• _Goal of the exercise_
Summarize the abstract on machine learning analysis of HLA antibody responses in two sentences.

• _Provided passage_
--- --- ---

Patterns of 1,748 Unique Human Alloimmune Responses Seen by Simple Machine Learning Algorithms

Abstract

Allele specific antibody response against the polymorphic system of HLA is the allogeneic response marker determining the immunological risk for graft acceptance before and after organ transplantation and therefore routinely studied during the patient's workup. Experimentally, bead bound antigen- antibody reactions are detected using a special multicolor flow cytometer (Luminex). Routinely for each sample, antibody responses against 96 different HLA antigen groups are measured simultaneously and a 96-dimensional immune response vector is created. Under a common experimental protocol, using unsupervised clustering algorithms, we analyzed these immune intensity vectors of anti HLA class II responses from a dataset of 1,748 patients before or after renal transplantation residing in a single country. Each patient contributes only one serum sample in the analysis. A population view of linear correlations of hierarchically ordered fluorescence intensities reveals patterns in human immune responses with striking similarities with the previously described CREGs but also brings new information on the antigenic properties of class II HLA molecules. The same analysis affirms that "public" anti-DP antigenic responses are not correlated to anti DR and anti DQ responses which tend to cluster together. Principal Component Analysis (PCA) projections also demonstrate ordering patterns clearly differentiating anti DP responses from anti DR and DQ on several orthogonal planes. We conclude that a computer vision of human alloresponse by use of several dimensionality reduction algorithms rediscovers proven patterns of immune reactivity without any a priori assumption and might prove helpful for a more accurate definition of public immunogenic antigenic structures of HLA molecules. Furthermore, the use of Eigen decomposition on the Immune Response generates new hypotheses that may guide the design of more effective patient monitoring tests.

--- --- ---

• _Excerpted records_
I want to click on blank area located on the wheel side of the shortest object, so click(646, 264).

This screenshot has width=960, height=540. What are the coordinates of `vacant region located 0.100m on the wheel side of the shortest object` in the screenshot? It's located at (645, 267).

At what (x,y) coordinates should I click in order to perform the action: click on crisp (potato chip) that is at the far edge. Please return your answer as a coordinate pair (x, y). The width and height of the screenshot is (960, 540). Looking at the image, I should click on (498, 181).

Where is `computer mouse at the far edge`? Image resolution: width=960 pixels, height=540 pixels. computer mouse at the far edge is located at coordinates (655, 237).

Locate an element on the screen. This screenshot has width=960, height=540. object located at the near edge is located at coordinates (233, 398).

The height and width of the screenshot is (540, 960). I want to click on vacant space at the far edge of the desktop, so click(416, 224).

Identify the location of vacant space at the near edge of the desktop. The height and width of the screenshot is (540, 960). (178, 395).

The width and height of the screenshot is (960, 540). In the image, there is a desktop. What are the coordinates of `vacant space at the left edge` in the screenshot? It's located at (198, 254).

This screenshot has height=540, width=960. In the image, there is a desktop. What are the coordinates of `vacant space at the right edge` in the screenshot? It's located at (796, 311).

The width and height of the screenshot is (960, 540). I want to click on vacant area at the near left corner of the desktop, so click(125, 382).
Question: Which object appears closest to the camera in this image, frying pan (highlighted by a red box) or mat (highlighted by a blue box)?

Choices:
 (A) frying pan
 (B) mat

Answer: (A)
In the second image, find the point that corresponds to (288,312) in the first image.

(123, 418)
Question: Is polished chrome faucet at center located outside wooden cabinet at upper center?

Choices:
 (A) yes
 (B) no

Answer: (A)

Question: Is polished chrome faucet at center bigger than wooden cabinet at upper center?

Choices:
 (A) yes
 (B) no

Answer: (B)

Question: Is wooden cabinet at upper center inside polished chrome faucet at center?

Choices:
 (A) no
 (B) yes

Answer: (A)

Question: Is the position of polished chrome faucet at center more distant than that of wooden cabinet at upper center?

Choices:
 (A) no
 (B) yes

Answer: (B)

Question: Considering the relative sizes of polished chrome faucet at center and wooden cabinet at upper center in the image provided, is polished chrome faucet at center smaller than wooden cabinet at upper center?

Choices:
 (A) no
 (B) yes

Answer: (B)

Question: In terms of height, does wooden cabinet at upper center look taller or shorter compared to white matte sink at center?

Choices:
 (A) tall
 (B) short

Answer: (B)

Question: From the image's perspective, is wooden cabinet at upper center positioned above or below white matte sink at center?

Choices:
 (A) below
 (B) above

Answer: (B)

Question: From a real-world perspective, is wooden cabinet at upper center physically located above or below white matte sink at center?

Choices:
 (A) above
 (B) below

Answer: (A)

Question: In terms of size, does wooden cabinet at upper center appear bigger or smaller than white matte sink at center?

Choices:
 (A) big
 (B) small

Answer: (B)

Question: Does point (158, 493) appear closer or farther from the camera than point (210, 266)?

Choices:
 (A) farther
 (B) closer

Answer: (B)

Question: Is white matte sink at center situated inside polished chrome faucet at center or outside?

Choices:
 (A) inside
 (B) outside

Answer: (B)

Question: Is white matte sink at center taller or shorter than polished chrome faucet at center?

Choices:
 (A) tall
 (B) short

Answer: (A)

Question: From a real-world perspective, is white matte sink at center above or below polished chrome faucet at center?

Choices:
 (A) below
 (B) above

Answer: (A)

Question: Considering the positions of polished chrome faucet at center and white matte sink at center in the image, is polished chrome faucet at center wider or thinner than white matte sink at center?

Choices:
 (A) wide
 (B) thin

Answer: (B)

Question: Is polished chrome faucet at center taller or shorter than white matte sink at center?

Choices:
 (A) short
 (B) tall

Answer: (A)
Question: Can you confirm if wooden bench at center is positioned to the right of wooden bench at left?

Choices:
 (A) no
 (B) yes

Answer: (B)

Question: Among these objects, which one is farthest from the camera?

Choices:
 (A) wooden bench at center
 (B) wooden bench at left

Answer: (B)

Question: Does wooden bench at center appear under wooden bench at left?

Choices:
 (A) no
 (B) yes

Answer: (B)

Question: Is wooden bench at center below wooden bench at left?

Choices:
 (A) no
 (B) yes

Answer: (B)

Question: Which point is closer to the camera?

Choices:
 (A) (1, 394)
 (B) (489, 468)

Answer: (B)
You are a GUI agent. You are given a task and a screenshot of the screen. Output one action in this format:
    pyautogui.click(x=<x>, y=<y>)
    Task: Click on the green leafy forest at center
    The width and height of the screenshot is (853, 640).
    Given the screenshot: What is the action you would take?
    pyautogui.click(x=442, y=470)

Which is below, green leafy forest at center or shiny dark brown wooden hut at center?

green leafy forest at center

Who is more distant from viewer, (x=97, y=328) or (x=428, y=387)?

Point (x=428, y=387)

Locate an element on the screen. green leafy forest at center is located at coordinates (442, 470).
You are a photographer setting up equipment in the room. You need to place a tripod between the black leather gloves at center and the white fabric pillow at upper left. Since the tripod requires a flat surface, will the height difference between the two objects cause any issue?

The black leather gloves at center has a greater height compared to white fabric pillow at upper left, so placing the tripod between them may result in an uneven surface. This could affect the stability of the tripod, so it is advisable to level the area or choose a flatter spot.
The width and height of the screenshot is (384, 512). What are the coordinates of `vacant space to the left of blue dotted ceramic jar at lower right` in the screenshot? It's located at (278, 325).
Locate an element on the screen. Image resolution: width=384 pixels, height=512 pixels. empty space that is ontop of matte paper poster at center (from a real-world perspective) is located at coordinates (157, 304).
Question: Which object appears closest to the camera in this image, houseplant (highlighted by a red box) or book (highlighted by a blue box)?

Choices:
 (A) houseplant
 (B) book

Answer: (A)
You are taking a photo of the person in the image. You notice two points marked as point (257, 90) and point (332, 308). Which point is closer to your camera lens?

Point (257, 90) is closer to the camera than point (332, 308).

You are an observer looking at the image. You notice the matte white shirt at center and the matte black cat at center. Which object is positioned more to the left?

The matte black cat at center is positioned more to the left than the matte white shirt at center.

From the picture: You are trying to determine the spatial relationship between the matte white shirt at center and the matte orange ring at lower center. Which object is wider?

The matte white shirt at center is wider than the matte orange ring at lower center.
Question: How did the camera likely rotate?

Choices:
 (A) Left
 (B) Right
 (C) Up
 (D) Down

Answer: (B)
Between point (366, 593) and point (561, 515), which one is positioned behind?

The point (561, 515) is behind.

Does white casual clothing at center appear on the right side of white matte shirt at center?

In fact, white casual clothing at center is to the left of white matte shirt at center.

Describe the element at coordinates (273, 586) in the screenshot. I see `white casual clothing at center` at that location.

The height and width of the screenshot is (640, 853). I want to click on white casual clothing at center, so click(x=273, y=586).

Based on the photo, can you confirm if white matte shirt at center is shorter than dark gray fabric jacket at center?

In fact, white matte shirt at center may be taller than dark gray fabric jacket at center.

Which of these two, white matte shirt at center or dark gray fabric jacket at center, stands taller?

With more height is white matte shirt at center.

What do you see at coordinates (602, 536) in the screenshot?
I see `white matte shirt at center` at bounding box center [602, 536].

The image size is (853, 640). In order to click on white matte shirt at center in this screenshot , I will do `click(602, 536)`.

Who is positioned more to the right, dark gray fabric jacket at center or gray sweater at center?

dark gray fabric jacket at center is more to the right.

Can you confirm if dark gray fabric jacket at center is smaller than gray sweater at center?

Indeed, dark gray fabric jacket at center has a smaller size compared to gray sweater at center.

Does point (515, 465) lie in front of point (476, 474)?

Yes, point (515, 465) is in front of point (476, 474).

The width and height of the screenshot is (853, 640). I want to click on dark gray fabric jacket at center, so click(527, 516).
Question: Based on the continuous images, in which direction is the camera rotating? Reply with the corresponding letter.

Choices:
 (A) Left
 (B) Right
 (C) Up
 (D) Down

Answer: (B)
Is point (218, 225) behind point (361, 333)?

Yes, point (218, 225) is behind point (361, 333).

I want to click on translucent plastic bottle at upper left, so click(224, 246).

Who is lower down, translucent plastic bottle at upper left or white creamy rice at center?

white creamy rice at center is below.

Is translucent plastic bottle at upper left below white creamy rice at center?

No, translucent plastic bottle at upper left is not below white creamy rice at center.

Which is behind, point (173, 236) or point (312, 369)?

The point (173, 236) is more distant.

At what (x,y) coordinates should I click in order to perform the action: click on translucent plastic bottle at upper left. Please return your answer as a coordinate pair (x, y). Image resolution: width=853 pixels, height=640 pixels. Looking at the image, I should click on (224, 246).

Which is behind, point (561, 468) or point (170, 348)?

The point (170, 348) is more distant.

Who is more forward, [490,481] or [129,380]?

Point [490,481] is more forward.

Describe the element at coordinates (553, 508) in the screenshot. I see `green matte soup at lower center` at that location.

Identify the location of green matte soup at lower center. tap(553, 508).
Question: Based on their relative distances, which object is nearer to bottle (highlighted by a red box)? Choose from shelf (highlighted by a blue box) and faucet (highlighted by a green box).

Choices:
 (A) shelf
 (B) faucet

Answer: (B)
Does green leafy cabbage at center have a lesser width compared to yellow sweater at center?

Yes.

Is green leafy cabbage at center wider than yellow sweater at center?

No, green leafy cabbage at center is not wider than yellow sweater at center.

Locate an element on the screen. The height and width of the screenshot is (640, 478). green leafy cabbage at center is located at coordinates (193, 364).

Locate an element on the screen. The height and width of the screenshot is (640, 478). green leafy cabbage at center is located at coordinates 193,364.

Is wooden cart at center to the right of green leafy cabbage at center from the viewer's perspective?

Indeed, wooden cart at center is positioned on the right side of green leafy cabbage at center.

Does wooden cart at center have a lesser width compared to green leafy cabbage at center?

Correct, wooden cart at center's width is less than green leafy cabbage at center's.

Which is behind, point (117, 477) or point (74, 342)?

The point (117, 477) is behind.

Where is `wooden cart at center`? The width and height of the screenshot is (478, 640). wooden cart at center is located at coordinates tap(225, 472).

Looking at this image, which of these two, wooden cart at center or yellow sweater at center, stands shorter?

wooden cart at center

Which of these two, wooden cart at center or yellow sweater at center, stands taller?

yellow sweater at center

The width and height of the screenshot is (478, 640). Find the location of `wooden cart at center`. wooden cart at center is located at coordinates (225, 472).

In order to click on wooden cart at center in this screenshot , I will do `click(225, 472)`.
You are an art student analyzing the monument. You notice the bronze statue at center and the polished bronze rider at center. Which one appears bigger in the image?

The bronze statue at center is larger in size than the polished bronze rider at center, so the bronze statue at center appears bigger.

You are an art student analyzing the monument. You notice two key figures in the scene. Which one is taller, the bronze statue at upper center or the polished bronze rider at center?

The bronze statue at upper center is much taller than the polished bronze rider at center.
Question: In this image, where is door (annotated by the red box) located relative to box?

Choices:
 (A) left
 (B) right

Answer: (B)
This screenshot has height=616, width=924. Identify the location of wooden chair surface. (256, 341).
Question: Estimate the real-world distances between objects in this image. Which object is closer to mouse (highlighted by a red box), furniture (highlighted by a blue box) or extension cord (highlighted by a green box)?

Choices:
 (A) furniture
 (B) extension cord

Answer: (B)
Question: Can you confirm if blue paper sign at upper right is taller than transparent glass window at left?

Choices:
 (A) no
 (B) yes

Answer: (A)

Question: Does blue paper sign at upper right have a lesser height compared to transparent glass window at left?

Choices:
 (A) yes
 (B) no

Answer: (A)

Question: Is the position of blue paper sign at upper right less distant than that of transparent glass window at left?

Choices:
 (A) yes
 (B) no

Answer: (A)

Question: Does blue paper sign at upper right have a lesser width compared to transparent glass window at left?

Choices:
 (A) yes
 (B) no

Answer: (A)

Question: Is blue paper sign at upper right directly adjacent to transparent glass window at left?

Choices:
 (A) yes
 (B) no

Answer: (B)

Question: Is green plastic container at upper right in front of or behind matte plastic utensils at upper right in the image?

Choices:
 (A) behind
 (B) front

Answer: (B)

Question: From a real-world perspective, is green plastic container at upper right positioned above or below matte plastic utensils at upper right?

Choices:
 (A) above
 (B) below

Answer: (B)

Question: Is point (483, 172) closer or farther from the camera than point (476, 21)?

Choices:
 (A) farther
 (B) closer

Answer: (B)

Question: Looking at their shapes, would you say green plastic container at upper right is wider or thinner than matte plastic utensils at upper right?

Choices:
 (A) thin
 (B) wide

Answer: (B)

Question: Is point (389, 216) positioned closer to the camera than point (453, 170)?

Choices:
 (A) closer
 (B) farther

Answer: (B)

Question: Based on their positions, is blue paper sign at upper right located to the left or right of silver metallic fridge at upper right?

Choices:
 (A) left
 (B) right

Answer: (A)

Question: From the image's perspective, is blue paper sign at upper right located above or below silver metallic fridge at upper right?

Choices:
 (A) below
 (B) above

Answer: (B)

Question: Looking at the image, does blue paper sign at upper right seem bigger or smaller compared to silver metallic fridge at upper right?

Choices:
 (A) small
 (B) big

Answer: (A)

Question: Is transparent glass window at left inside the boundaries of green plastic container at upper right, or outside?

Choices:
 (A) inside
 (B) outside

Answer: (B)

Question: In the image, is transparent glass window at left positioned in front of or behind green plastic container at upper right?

--- --- ---

• _Solution for this problem_
Unsupervised clustering of 96-dimensional anti-HLA class II antibody intensity vectors from 1,748 patients before or after renal transplantation revealed response patterns strikingly similar to the previously described CREGs, with anti-DP responses uncorrelated to anti-DR and anti-DQ responses, which tend to cluster together. The authors conclude that dimensionality reduction rediscovers proven patterns of immune reactivity without a priori assumptions and might help define public immunogenic structures of HLA molecules more accurately, while Eigen decomposition generates hypotheses that may guide the design of more effective patient monitoring tests.